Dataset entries
####
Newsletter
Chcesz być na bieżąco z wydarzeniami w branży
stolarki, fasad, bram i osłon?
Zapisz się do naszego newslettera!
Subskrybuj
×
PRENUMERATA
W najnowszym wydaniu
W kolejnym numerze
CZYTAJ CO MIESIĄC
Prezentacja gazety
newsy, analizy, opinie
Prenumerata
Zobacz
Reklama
####
WHAT THE TASK REQUIRES - Each record must be repeated exactly as it appears above.

SOLUTION FOR THIS PROBLEM -
Newsletter
Chcesz być na bieżąco z wydarzeniami w branży
stolarki, fasad, bram i osłon?
Zapisz się do naszego newslettera!
Subskrybuj
×
PRENUMERATA
W najnowszym wydaniu
W kolejnym numerze
CZYTAJ CO MIESIĄC
Prezentacja gazety
newsy, analizy, opinie
Prenumerata
Zobacz
Reklama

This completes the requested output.